Revolutionary in form and substance from the very first minutes. In form, because he appeared on the Loggia of Blessings dressed only in white, without the red mozzetta fastened over the chest with buttons, worn by all his predecessors. In substance, for the name he chose: Francis, after Francis of Assisi, patron saint of Italy, who chose a life of poverty despite being born into one of the richest families of his city. “A man of poverty, a man of peace. A man who loves and protects Creation,” he told 5,000 journalists during his first press conference. He chose the name because, as he explained on the same occasion, his vision of the Church was “a poor Church for the poor.”

He was the first Jesuit to become Pope, from the order founded in the early 1500s by Ignatius of Loyola. In 1773, Clement XIV suppressed the order for political reasons. Jesuits—people before priests—have never sought convenient positions and, for that reason, have often been unpalatable to many, like Bergoglio, fully embodying the style of the Society of Jesus. Among the spiritual exercises created by St. Ignatius during his convalescence from a leg wound sustained during the siege of Pamplona in 1521—he was a soldier before converting—the one that resonates most with the Argentine is called ‘The Two Standards.’ One must close their eyes and imagine a battlefield with two armies facing each other.

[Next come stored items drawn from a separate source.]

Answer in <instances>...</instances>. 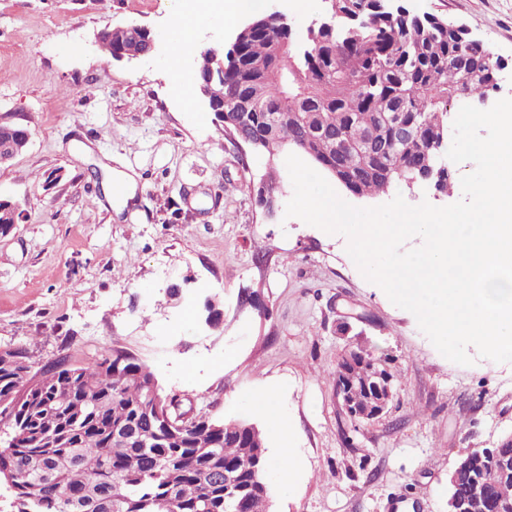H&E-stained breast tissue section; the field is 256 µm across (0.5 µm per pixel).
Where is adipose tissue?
<instances>
[{"instance_id":"obj_1","label":"adipose tissue","mask_w":512,"mask_h":512,"mask_svg":"<svg viewBox=\"0 0 512 512\" xmlns=\"http://www.w3.org/2000/svg\"><path fill=\"white\" fill-rule=\"evenodd\" d=\"M260 0H211L208 9L177 10L175 24L170 35V55L165 67L172 77V92L184 104H192V82L186 79L181 68L183 56L195 47V35L209 14L223 17L225 26H234L240 14L259 8ZM254 407L266 412L280 439V456L276 465L277 478L283 485L293 482V448L289 446L290 428L288 415L279 393L263 392L251 399Z\"/></svg>"}]
</instances>
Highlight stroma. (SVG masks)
I'll return each instance as SVG.
<instances>
[{
    "mask_svg": "<svg viewBox=\"0 0 512 512\" xmlns=\"http://www.w3.org/2000/svg\"><path fill=\"white\" fill-rule=\"evenodd\" d=\"M452 18L504 66L512 96V0H405ZM141 24L155 51L117 62L95 44L106 25ZM170 0H0V122L27 126V149L0 165V199L26 219L0 236V348L23 345L35 366L66 350L85 365L119 348L155 372L167 393L211 419L243 418L280 443L247 397L285 390L293 490L272 483L270 512H448V474L473 448L512 434V363L444 358L414 315L364 279L347 239L286 217L285 155L240 149L203 102L170 92L164 67ZM279 177L266 215L253 183ZM134 170L129 202L107 199ZM454 187L395 184L349 196L374 207L402 195L446 206L473 163L450 164ZM255 306L239 303L242 293ZM219 301V329L204 303ZM362 347L386 361L395 396L385 415L353 429L336 399V362Z\"/></svg>",
    "mask_w": 512,
    "mask_h": 512,
    "instance_id": "1",
    "label": "stroma"
}]
</instances>
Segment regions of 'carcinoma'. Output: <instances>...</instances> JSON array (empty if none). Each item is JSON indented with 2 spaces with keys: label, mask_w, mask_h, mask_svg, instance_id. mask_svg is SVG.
I'll return each mask as SVG.
<instances>
[{
  "label": "carcinoma",
  "mask_w": 512,
  "mask_h": 512,
  "mask_svg": "<svg viewBox=\"0 0 512 512\" xmlns=\"http://www.w3.org/2000/svg\"><path fill=\"white\" fill-rule=\"evenodd\" d=\"M332 26L299 44L281 39L265 17L241 32L224 63V101H245L254 122L242 130L253 150L291 148L352 194H386L420 178L435 163L430 143L448 139V106L492 94L498 57L468 44L448 19L432 13H386L376 0H335ZM145 40L104 35L99 49L115 57L143 50ZM410 125L397 136L393 121ZM0 145L26 149L19 128L0 122ZM363 403L369 373L350 369ZM157 378L149 366L114 348L77 366L65 350L33 369L28 350L0 357V482L11 512H74L75 498L108 495L101 512H224L231 495L250 496L247 512H268L269 485L254 481L265 435L247 421L200 424L174 441L148 416ZM470 467L451 493L469 499L491 464L473 448ZM488 500L512 512V471L494 479Z\"/></svg>",
  "instance_id": "obj_1"
}]
</instances>
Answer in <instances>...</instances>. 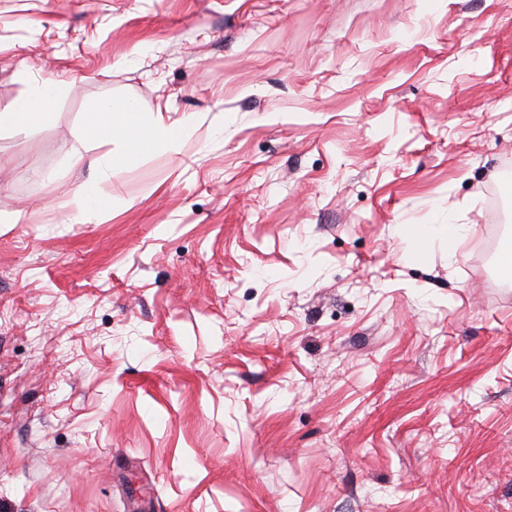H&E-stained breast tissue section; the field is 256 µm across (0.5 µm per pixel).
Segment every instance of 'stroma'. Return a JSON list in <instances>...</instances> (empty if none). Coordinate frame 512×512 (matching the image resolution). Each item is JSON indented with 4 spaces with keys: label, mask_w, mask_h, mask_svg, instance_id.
<instances>
[{
    "label": "stroma",
    "mask_w": 512,
    "mask_h": 512,
    "mask_svg": "<svg viewBox=\"0 0 512 512\" xmlns=\"http://www.w3.org/2000/svg\"><path fill=\"white\" fill-rule=\"evenodd\" d=\"M34 78L0 512H512V0H0V111ZM104 98L178 151L70 165ZM52 91L44 82L32 84L28 99L20 108L0 113V127L3 125H28L42 122L50 116V98Z\"/></svg>",
    "instance_id": "stroma-1"
}]
</instances>
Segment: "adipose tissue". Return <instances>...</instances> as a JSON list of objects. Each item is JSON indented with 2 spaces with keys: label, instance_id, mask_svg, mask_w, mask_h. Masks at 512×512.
I'll return each mask as SVG.
<instances>
[{
  "label": "adipose tissue",
  "instance_id": "adipose-tissue-1",
  "mask_svg": "<svg viewBox=\"0 0 512 512\" xmlns=\"http://www.w3.org/2000/svg\"><path fill=\"white\" fill-rule=\"evenodd\" d=\"M50 98L51 91L47 85L35 82L20 108L0 113V126L28 125L47 120ZM181 135V127L166 122L162 112L141 111L131 100L98 103L82 131L83 139L101 137L112 144L109 153L91 161L96 178L102 182L111 178L115 167L128 163L141 153L176 149Z\"/></svg>",
  "mask_w": 512,
  "mask_h": 512
}]
</instances>
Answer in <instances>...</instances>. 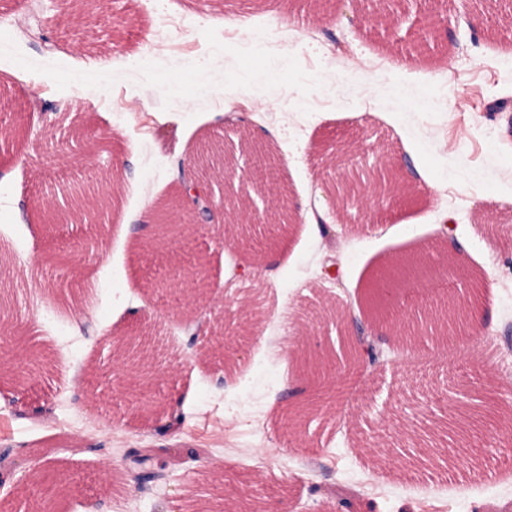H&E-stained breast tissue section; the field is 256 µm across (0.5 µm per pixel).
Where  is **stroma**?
I'll return each mask as SVG.
<instances>
[{"mask_svg":"<svg viewBox=\"0 0 512 512\" xmlns=\"http://www.w3.org/2000/svg\"><path fill=\"white\" fill-rule=\"evenodd\" d=\"M0 0V289L13 316L0 339V499L37 512L21 481L56 462L74 483L57 512H197L208 499L252 497L263 512H512V428L488 420L486 464L409 467L405 448L432 409L470 390L472 406L512 403V0ZM257 152L239 166L275 163L299 222L286 249L219 243L198 214L171 262L201 257L208 304L194 276L158 262L149 203L180 188V165L207 138ZM352 142L347 166L404 159L412 196L364 198L339 218L318 170L320 145ZM127 179L102 224H71L80 279L53 286L41 256L48 230L35 206H65L79 178ZM460 243L462 269L448 267ZM419 255L436 278L399 290L400 305L484 277L483 344L414 342L372 322L368 285L384 263ZM336 267L337 278L325 270ZM265 300L256 330L239 329L246 289ZM349 308L379 357L327 370L296 360L300 344L339 350L322 306ZM206 321L226 352L188 348L184 322ZM149 327L159 377L155 413L112 374L109 341ZM284 336L266 349L260 336ZM48 365L21 386L26 350ZM336 390L334 404L287 426L289 408ZM168 448L182 462L141 491L131 450ZM434 492H425V485ZM473 487L468 496L456 486Z\"/></svg>","mask_w":512,"mask_h":512,"instance_id":"obj_1","label":"stroma"}]
</instances>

Two great banners waving in the sky and a choice to be made: which side to join.

That’s what he did his entire life: he chose the concreteness of the streets over drawing-room theology, never shying away from the uncomfortable issues his papacy had to face. From the recent war in the Middle East, where he wanted to go to Gaza, to his repeated calls for disarmament, to the offer to mediate in the war in Ukraine, not forgetting his harsh criticisms of the arms industry. From his appeal to “peacefully fight for justice and religious freedom” in defense of persecuted Christians, to his dialogue with the Islamic world and the historic Mass at Zayed Sports City Stadium in Abu Dhabi. His positions on immigration and integration earned him the label of “a leftist,” when they were simply those of a Catholic pope. His stance was firm on pedophilia and ethical issues such as abortion and euthanasia, yet open toward homosexuals: “The Church welcomes everyone, and does not ask how you are.” He also addressed environmental concerns in his encyclical Laudato si’.

The reality is that Pope Francis represented something different. From the first words he spoke to the last ones he wrote in his will: “The tomb must be in the ground; simple, without particular decoration, with only the inscription: Franciscus.”